Apologies as I am not so technically inclined. But I saw a reflection of the front of my car yesterday while I was waiting at a stoplight and noticed that the left headlight bulb has gone out. I checked all of my other external lights at home (fender lights, turn signal lights, bright lights, reverse lights, brake lights, etc.) and they are working normally. Thus, I believe this bulb is just an isolated issue. The car is 2003 and the headlight is stock. 

My question is: how do you replace the bulb for this headlight? I feel certain that there is a DIY somewhere, but the search on this forum isn't bringing up any results. Is it complicated to the point that I will need to remove the headlight or disconnect the battery or something? Will special tools/procedures be needed to do things like an alignment? 

Thanks in advance for tips, instructions, or simply steering me in the right direction. 

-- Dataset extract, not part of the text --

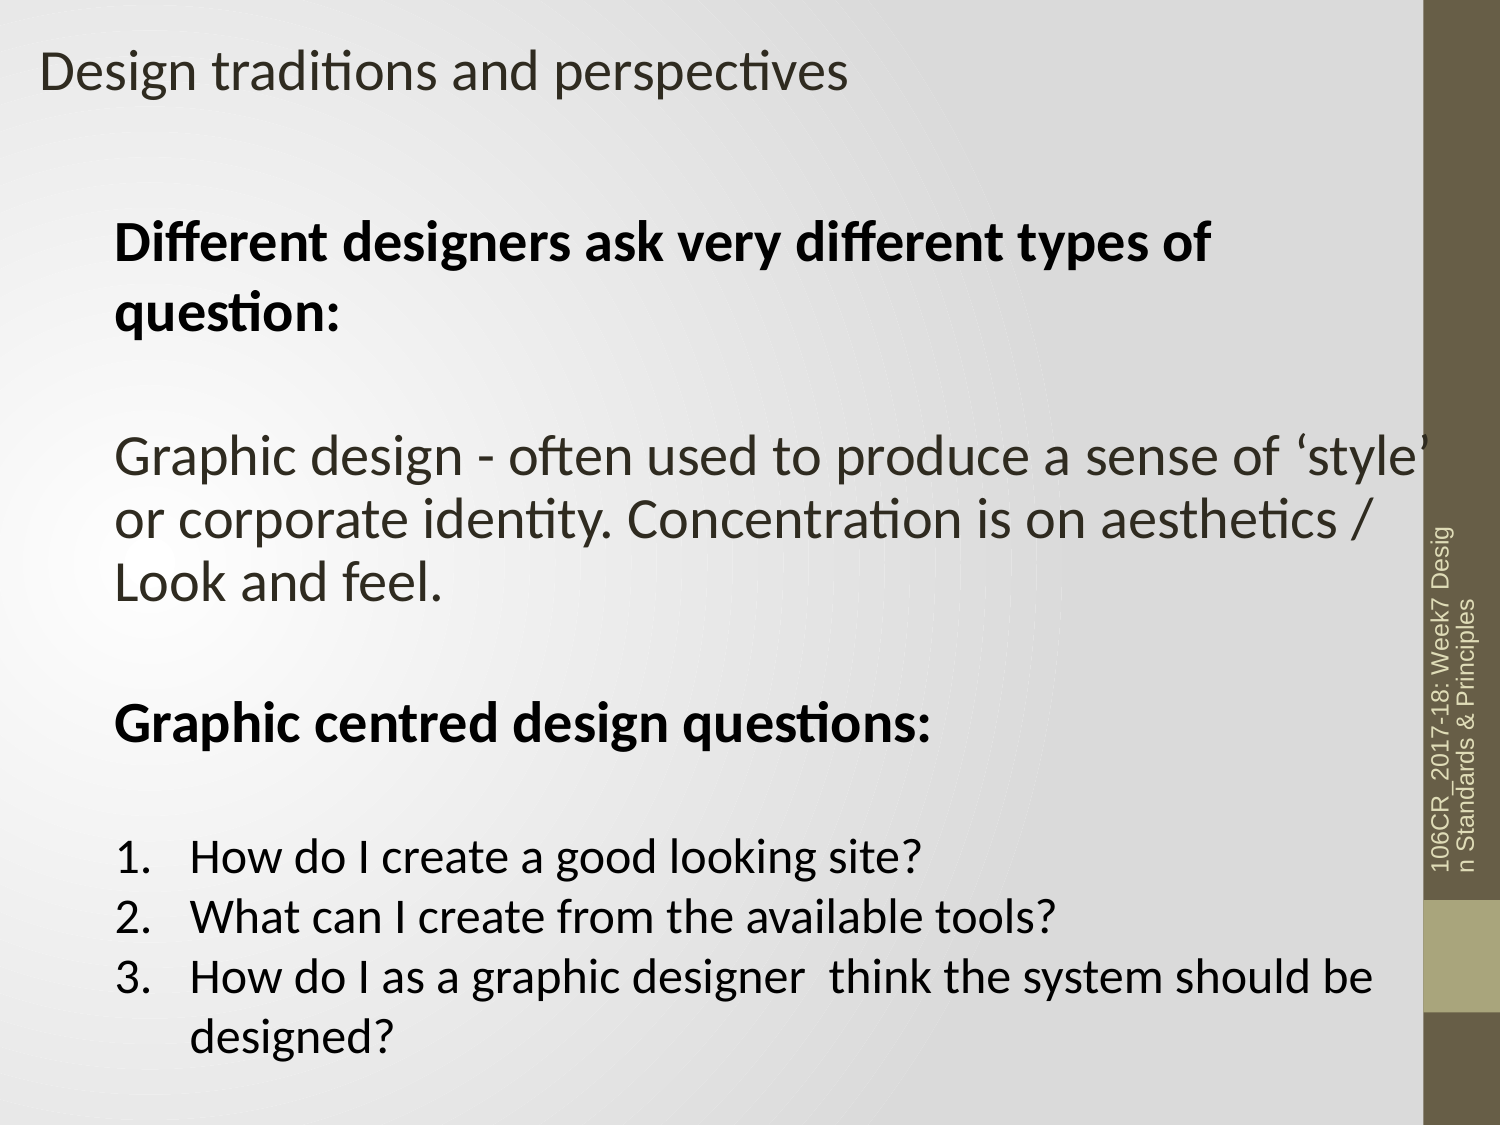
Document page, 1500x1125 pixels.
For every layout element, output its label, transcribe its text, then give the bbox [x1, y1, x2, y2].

footer 106CR_2017-18: Week7 Design Standards & Principles [1408, 500, 1469, 889]
text_box Design traditions and perspectives Different designers ask very different types of question: Graphic design - often used to produce a sense of ‘style’ or corporate identity. Concentration is on aesthetics / Look and feel. Graphic centred design questions: How do I create a good looking site? What can I create from the available tools? How do I as a graphic designer think the system should be designed? [24, 24, 1450, 1125]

P.S.: Volkswagen Pasadena quoted me $22.88 for a replacement bulb plus tax. Is this reasonable? Or should I just buy a set of quality aftermarket bulbs from a place like ECS tuning instead? And if so, which/what brand would you recommend?


----------



## 77kafer (Jul 29, 2004)

*google can be your friend*

this was the second item down when I googled "replace mk4 headlight" 
http://www.ehow.com/how_6326855_change-bulbs-vw-gti-mk4.html


----------



## Zaris (Jun 11, 2010)

Thank you for the link. I will try it out first chance I get. But I worry about the difficulty of working on and reaching into the driver side housing (where the problem bulb is) with the battery still in place. I'd like to think I have small enough hands to do the job. 

Also, do you have any input on the part price?


----------



## 77kafer (Jul 29, 2004)

You can definitely do better than the dealer price. Buy 2 and do both sides. That way you won't have to do the other side soon.


----------